■ **TO DO**
The expected output is every entry below, exact in every character.

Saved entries
====
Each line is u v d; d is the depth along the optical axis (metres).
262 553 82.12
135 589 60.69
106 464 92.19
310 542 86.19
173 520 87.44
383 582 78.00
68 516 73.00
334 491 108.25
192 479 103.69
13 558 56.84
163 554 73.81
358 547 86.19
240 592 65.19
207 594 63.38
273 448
====
■ **WRITTEN SOLUTION**
Each line is u v d; d is the depth along the optical axis (metres).
262 553 82.12
135 589 60.69
106 464 92.19
310 542 86.19
173 520 87.44
383 582 78.00
68 516 73.00
334 491 108.25
192 479 103.69
13 558 56.84
163 554 73.81
358 547 86.19
240 592 65.19
207 594 63.38
273 448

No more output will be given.